From ItaLean to Vericoding: Why I'm Now a Lean4 Fanatic
From ItaLean to Vericoding: Why I'm Now a Lean4 Fanatic
Back in November 2025, I found myself in Bologna for ItaLean. I'd been working with Lean4 for only a few months by then. My first real contribution was a small mathlib PR I'd started in August and finally got approved in October. Was it LLM-assisted? Absolutely. But having a math background meant I knew how to sharpen my reasoning and leverage AI properly rather than just blindly accepting what it spat out.
The conference changed something for me. Talks from Harmonic, DeepMind, and LeanFRO showed me Lean4 wasn't just another theorem prover collecting dust in academic corners. It sits at this weird, exciting intersection of interactive theorem proving and actual programming language design. The kind of thing that makes you rethink what's possible.
But the talk that really got me was Leo de Moura's historical take on Lean's genesis. There's something special about hearing the creator of a programming language talk about their "creature." De Moura walked through the early design decisions, the problems they were trying to solve, the moments where they almost gave up or went a different direction. You could see the whole evolution laid out, and suddenly Lean4 made sense not just as a tool but as the result of years of careful thinking about what formal verification needs to look like.

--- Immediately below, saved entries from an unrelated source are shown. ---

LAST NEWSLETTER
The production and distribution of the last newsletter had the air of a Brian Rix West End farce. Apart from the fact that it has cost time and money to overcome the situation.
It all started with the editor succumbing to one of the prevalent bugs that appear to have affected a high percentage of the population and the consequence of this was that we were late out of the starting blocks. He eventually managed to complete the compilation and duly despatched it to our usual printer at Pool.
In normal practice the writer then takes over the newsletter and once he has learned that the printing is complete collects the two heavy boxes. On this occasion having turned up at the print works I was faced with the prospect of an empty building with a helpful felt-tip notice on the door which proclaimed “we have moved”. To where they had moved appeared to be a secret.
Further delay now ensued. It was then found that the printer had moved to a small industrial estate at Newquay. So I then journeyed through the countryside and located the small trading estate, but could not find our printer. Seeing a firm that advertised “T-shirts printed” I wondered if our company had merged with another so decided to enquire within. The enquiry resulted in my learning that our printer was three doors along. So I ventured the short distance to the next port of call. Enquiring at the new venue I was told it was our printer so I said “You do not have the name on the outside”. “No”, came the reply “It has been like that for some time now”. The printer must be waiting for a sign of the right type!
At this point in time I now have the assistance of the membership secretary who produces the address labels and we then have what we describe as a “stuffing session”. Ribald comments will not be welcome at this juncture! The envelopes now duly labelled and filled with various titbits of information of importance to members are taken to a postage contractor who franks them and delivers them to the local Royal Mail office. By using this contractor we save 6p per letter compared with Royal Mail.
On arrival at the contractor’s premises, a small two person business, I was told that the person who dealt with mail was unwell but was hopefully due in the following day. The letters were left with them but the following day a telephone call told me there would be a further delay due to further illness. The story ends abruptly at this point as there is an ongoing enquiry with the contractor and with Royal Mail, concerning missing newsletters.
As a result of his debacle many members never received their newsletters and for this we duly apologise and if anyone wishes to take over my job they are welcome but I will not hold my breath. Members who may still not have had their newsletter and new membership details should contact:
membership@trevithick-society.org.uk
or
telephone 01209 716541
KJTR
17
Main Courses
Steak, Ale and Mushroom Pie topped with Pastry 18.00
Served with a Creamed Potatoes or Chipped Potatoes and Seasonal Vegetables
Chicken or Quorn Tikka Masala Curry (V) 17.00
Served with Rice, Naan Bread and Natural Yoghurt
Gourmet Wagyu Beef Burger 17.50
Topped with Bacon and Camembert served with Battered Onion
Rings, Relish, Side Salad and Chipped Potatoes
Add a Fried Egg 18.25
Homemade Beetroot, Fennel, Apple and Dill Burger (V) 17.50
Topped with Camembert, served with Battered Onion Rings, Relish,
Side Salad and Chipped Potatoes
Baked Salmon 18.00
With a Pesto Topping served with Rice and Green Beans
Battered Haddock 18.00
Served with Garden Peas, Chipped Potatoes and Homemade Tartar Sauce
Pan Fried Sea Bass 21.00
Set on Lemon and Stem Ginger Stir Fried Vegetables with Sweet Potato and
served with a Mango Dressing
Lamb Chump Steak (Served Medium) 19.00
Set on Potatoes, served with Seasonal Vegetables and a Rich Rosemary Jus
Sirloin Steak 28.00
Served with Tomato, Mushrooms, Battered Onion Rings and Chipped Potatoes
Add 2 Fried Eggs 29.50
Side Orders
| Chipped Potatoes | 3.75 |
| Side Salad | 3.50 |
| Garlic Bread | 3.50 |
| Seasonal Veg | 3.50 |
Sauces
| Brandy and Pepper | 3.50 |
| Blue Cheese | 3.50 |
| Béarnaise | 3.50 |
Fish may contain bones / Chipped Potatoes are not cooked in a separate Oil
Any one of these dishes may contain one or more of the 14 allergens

I left Bologna somewhat obsessed. My colleagues joke that I've become a living meme. I genuinely wish everything was coded in Lean4. I know how that sounds. But once you see what's possible when code and proofs live together, it's hard to go back to the old way of doing things.
Making the Jump
I moved from academia to industry around October and November. The timing lined up with joining BAIF, where people are doing serious work on formal methods for software verification. Not toy examples. Real production systems. Right now we're verifying encryption protocols used in actual deployed code. Think Signal-level stuff. The kind of code where bugs don't just crash your app but compromise people's privacy and security.
This matters more than most software work. When you're dealing with cryptographic implementations, there's no room for "it works on my machine" or "we'll patch it later." The stakes are too high. Formal verification gives you mathematical certainty that your code does what you claim it does.
The Vericoding Dream (and Why It's Hard)
Here's where my mind goes late at night: what if we had machines that generate code together with proofs of correctness? Vericoding. Code that comes with a mathematical guarantee it does what you want. No more "trust me, I tested it" or "the type system catches most bugs." Actual proofs.
We're not there yet. Not even close. The problems aren't just technical challenges you can engineer your way around. They're deeper than that.
Start with specs. What counts as a correct specification for a program? Who decides what "correct" means in the first place? Natural language is how humans think about what code should do. But natural language is messy and ambiguous and full of implied context. Is it logical enough to be formalized? How do you capture all the nuances in what someone means when they describe a feature and turn that into something you can prove things about?
These questions sit at the boundary of epistemology and engineering. What does it mean to know something is correct? How do we bridge the gap between human intent and machine-checkable proof? I don't have answers yet. But working on these problems feels right. It feels like the kind of problem worth spending years on.
What I'm Building
My focus now is on making formal verification more practical. That means integrating AI tools into the verification process in different ways. Automation pipelines that lower the barrier for teams who want to adopt formal methods. CI/CD systems that help people working on software verification make their tests and checks production-ready. Better tooling means better code bases. It means formal methods stop being this niche thing only PhD researchers touch.
Why This Matters
Three months ago I was in academia. Now I'm writing proofs for encryption code and building automation tools. The transition happened fast, but it doesn't feel jarring. It feels like the natural next step.
Formal verification used to be slow, expensive, and reserved for life-critical systems like airplane software or medical devices. AI is changing that equation. Not because AI can write perfect proofs on its own (it can't), but because it can handle the tedious parts while humans focus on the interesting problems. The math background helps me see where AI is useful and where it falls apart. The engineering side helps me ship tools people will actually use.
We're at the start of something. Vericoding might be years away. But the pieces are coming together. Better languages like Lean4. Better AI assistants. More people realizing that "just test it really well" isn't good enough for critical systems. More companies willing to invest in verification.
I went to a conference in Bologna and came back a fanatic. Worse things have happened.